Symbiosomes Do Not Have Vacuolar Identity until the Onset of Senescence. (A) Confocal image of pUBQ3:GFP-MtSYP22–expressing root, showing mainly tonoplast labeling. (B) Confocal image of pUBQ3:GFP-MtSYP22–expressing 14 DAI nodule, showing tonoplast labeling. No signal is observed on the symbiosomes (arrow). (C) pLB:GFP-MtSYP22 expression in the infected cells of the fixation zone of 14 DAI nodules. GFP-MtSYP22 appears on the tonoplast and dot-like structures, but not on the symbiosomes. (D) In 5-week-old pLB:GFP-MtSYP22–expressing nodules, GFP-MtSYP22 can be observed over the senescent symbiosome membrane (arrow) in the basal part of the nodule. (E) Confocal image of pUBQ3:At-γ-TIP-GFP–expressing 14-d-old nodule, showing labeling of the tonoplast, but not of the young differentiating symbiosomes. (F) pUBQ3:At-δ-TIP-GFP–expressing 14-d-old nodule, showing also tonoplast but not symbiosome labeling. (G) Confocal image of pLB:GFP-MtVTI11 expression in the infected cells of the fixation zone of 14 DAI nodules. In contrast with tonoplast labeling, symbiosomes are not labeled. (H) Immunolocalization of MtVTI11 on 8-week-old wild-type nodule tissue showing the labeling of symbiosome membranes in senescent nodules. Rhizobia in (B) to (F) are expressing mRFP (red). It, infection thread.
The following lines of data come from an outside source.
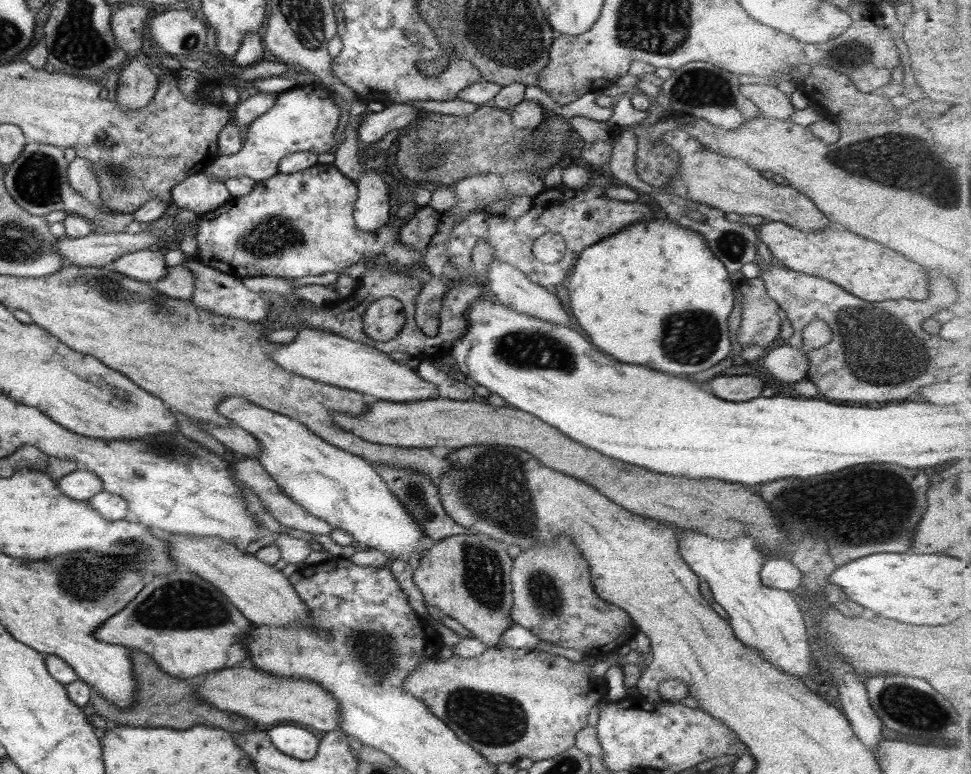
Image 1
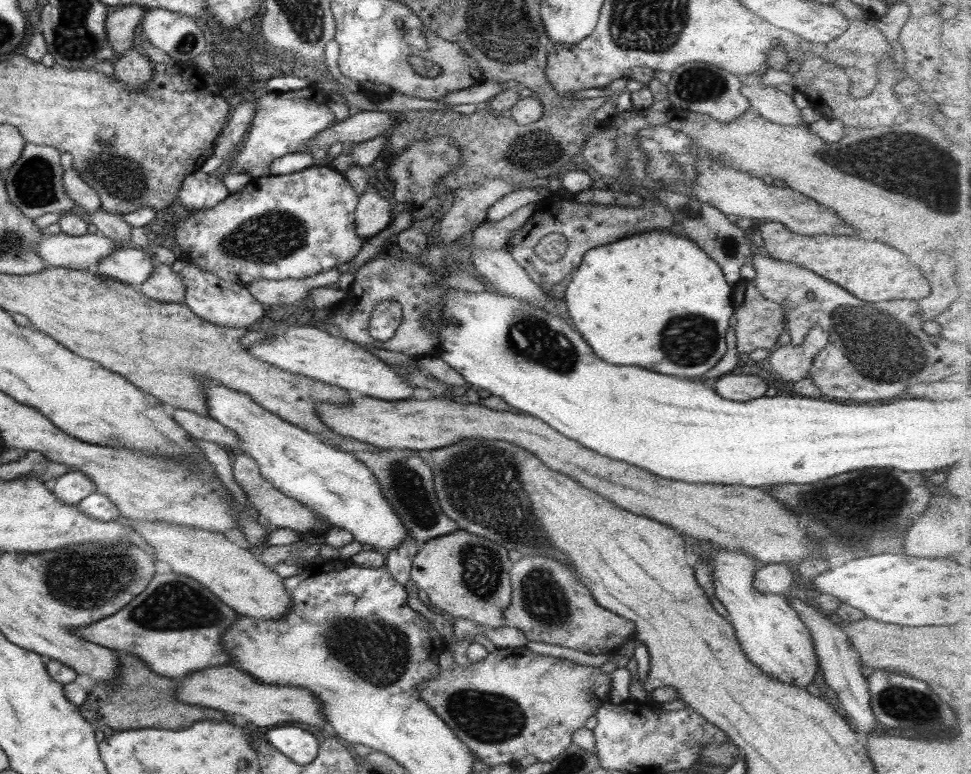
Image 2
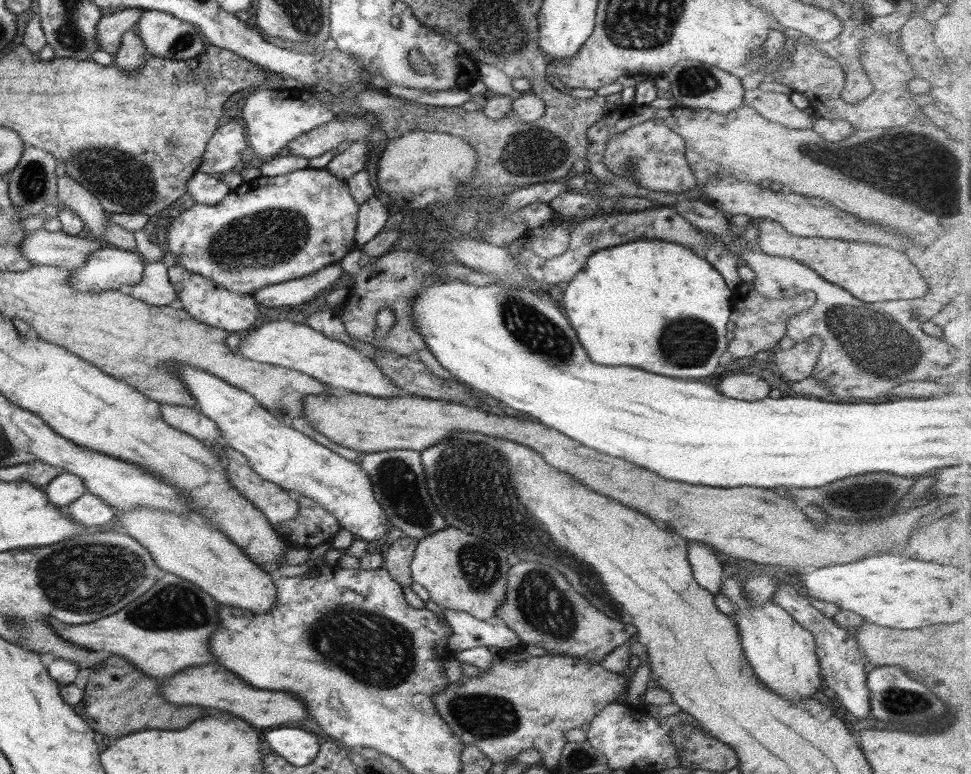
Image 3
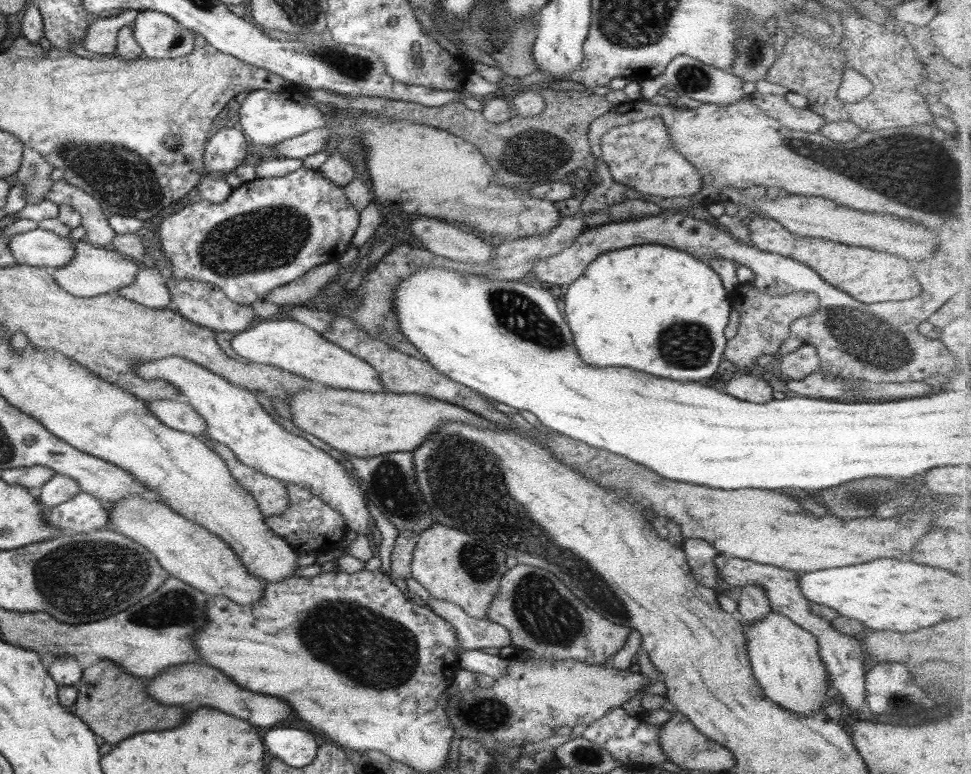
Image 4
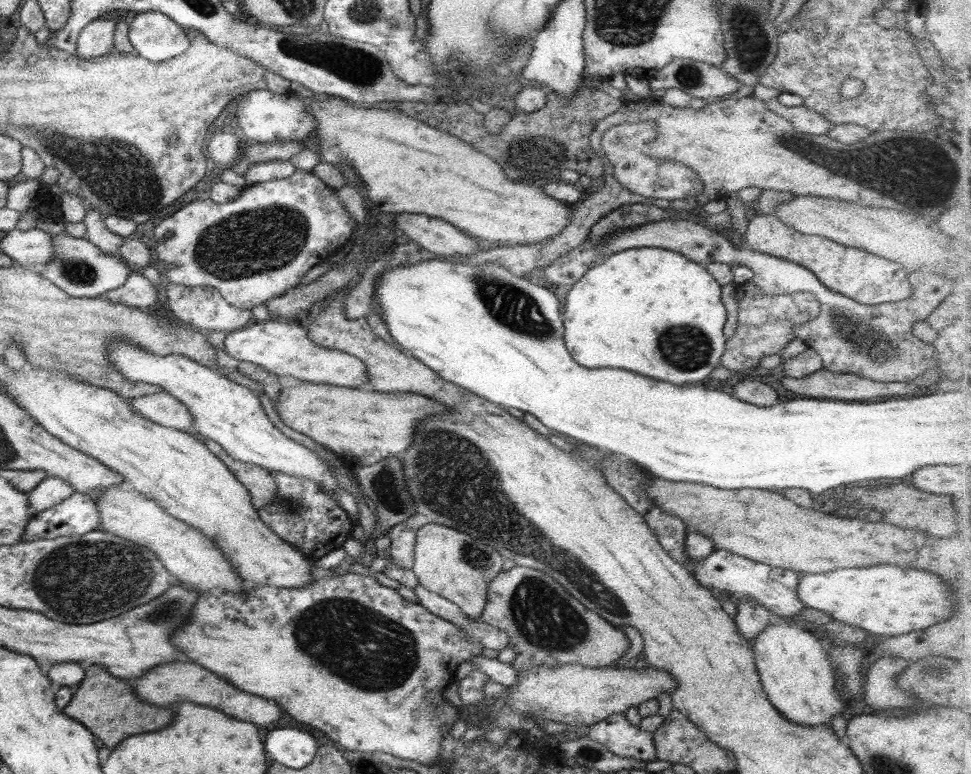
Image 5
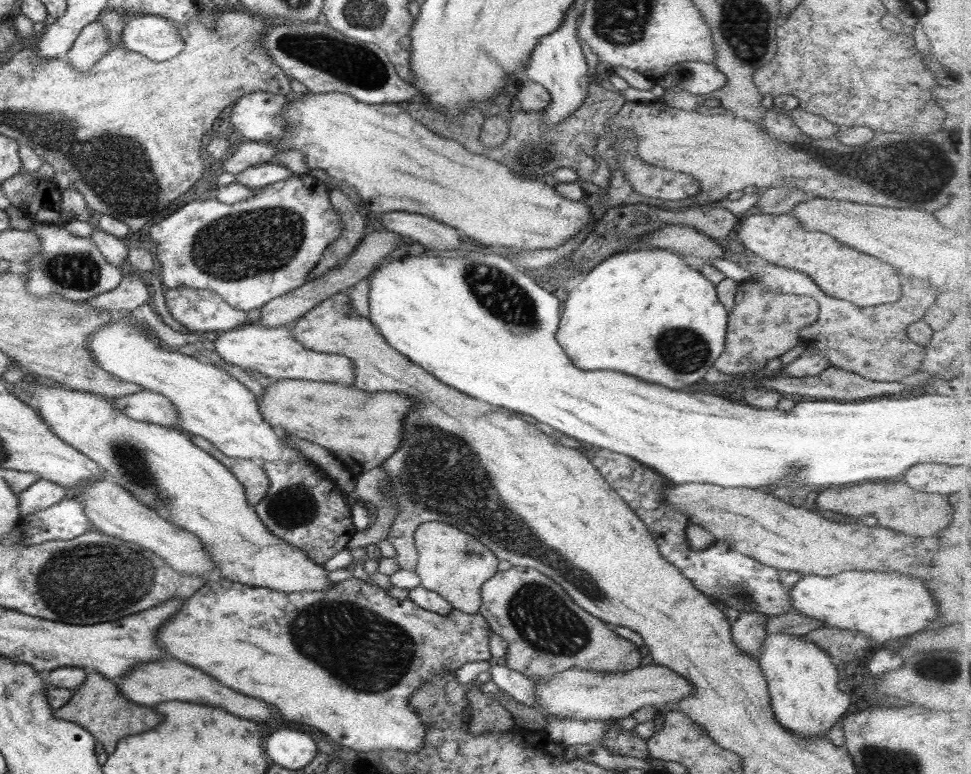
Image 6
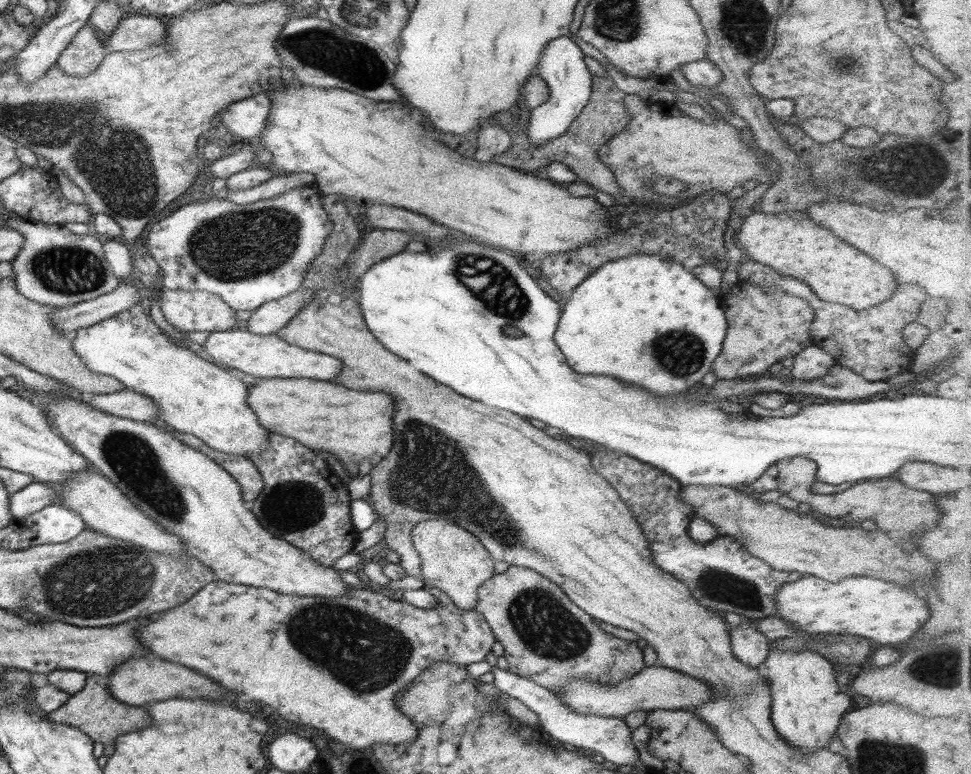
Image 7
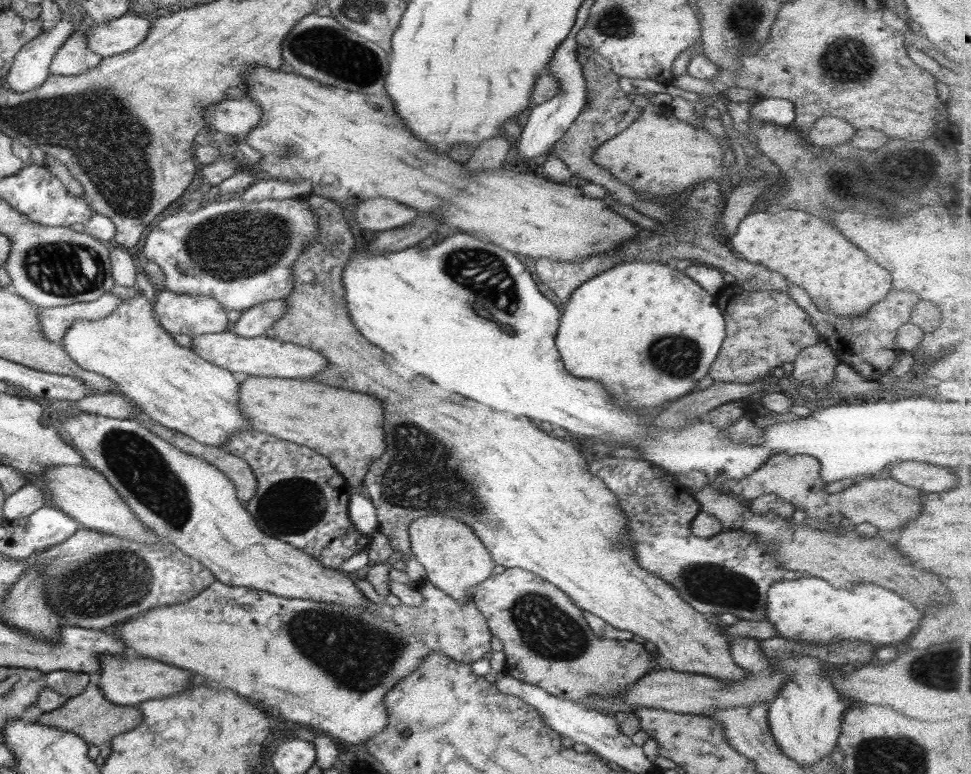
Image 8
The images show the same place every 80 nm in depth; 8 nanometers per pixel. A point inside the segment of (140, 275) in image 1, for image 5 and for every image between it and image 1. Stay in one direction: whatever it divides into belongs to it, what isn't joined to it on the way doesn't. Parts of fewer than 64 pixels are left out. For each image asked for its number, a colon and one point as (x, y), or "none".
2: (133, 265)
3: (108, 268)
4: (93, 271)
5: (82, 270)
Bars = 500 nm in (A) and 200 nm in (B) to (D).

Figure 8.

Symbiosomes Retain Plasma Membrane Identity throughout Their Development. (A) Confocal image of pUBQ:GFP-SYP132–expressing root. GFP-SYP132 marks the plasma membrane and occasionally accumulates in spot in the plasma membrane (arrow). (B) and (C) pE12:GFP-SYP132–expressing nodules show GFP-SYP132 on the plasma membrane and infection thread (it) membrane as well as just formed symbiosomes ([B]; arrow) and early stage symbiosomes ([C]; arrow). (D) pLB:GFP-SYP132–expressing nodule showing GFP-SYP132 marking the symbiosome membrane (arrow) in fully infected cells of the fixation zone. Rhizobia in (B) to (D) are expressing mRFP (red). Bars = 20 μm (A) and 10 μm in (B) to (D).